WHAT TO PRODUCE:
All entries need to be written out verbatim, with pictures omitted.

TASK INPUTS:
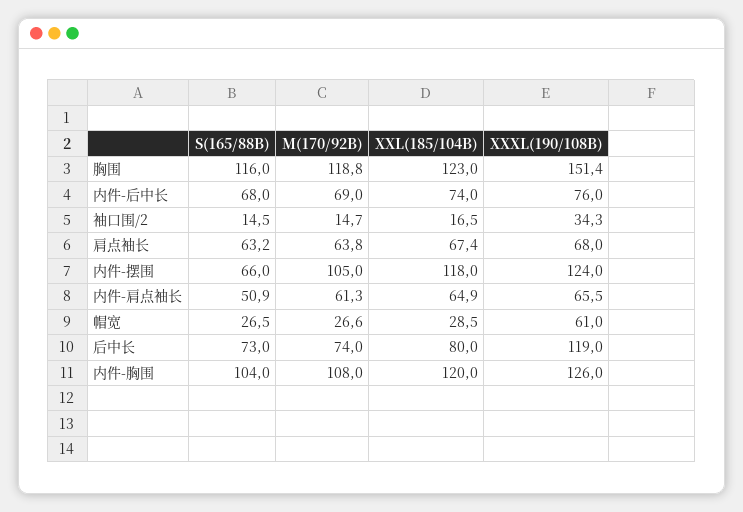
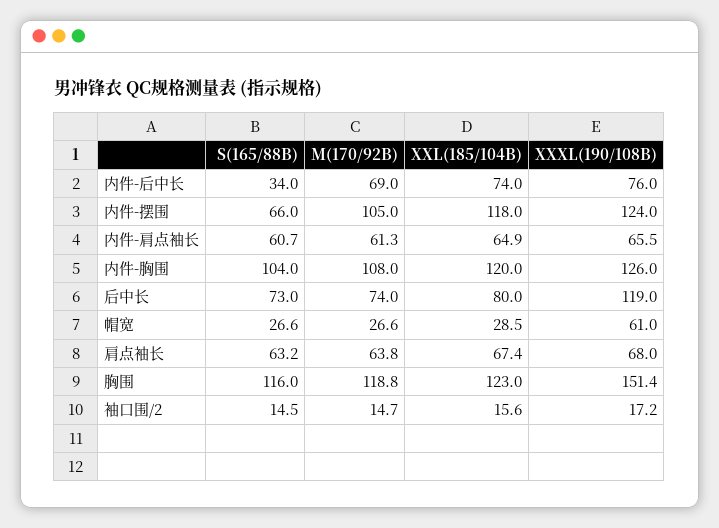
  {
    "S(165/88B)": {
      "胸围": 116,
-     "内件-后中长": 68,
+     "内件-后中长": 34,
      "袖口围/2": 14.5,
      "肩点袖长": 63.2,
      "内件-摆围": 66,
-     "内件-肩点袖长": 50.9,
+     "内件-肩点袖长": 60.7,
-     "帽宽": 26.5,
+     "帽宽": 26.6,
      "后中长": 73,
      "内件-胸围": 104
    },
    "M(170/92B)": {
      "胸围": 118.8,
      "内件-后中长": 69,
      "袖口围/2": 14.7,
      "肩点袖长": 63.8,
      "内件-摆围": 105,
      "内件-肩点袖长": 61.3,
      "帽宽": 26.6,
      "后中长": 74,
      "内件-胸围": 108
    },
    "XXL(185/104B)": {
      "胸围": 123,
      "内件-后中长": 74,
-     "袖口围/2": 16.5,
+     "袖口围/2": 15.6,
      "肩点袖长": 67.4,
      "内件-摆围": 118,
      "内件-肩点袖长": 64.9,
      "帽宽": 28.5,
      "后中长": 80,
      "内件-胸围": 120
    },
    "XXXL(190/108B)": {
      "胸围": 151.4,
      "内件-后中长": 76,
-     "袖口围/2": 34.3,
+     "袖口围/2": 17.2,
      "肩点袖长": 68,
      "内件-摆围": 124,
      "内件-肩点袖长": 65.5,
      "帽宽": 61,
      "后中长": 119,
      "内件-胸围": 126
    }
  }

EXPECTED ANSWER:
  {
    "S(165/88B)": {
      "胸围": 116,
-     "内件-后中长": 68,
+     "内件-后中长": 34,
      "袖口围/2": 14.5,
      "肩点袖长": 63.2,
      "内件-摆围": 66,
-     "内件-肩点袖长": 50.9,
+     "内件-肩点袖长": 60.7,
-     "帽宽": 26.5,
+     "帽宽": 26.6,
      "后中长": 73,
      "内件-胸围": 104
    },
    "M(170/92B)": {
      "胸围": 118.8,
      "内件-后中长": 69,
      "袖口围/2": 14.7,
      "肩点袖长": 63.8,
      "内件-摆围": 105,
      "内件-肩点袖长": 61.3,
      "帽宽": 26.6,
      "后中长": 74,
      "内件-胸围": 108
    },
    "XXL(185/104B)": {
      "胸围": 123,
      "内件-后中长": 74,
-     "袖口围/2": 16.5,
+     "袖口围/2": 15.6,
      "肩点袖长": 67.4,
      "内件-摆围": 118,
      "内件-肩点袖长": 64.9,
      "帽宽": 28.5,
      "后中长": 80,
      "内件-胸围": 120
    },
    "XXXL(190/108B)": {
      "胸围": 151.4,
      "内件-后中长": 76,
-     "袖口围/2": 34.3,
+     "袖口围/2": 17.2,
      "肩点袖长": 68,
      "内件-摆围": 124,
      "内件-肩点袖长": 65.5,
      "帽宽": 61,
      "后中长": 119,
      "内件-胸围": 126
    }
  }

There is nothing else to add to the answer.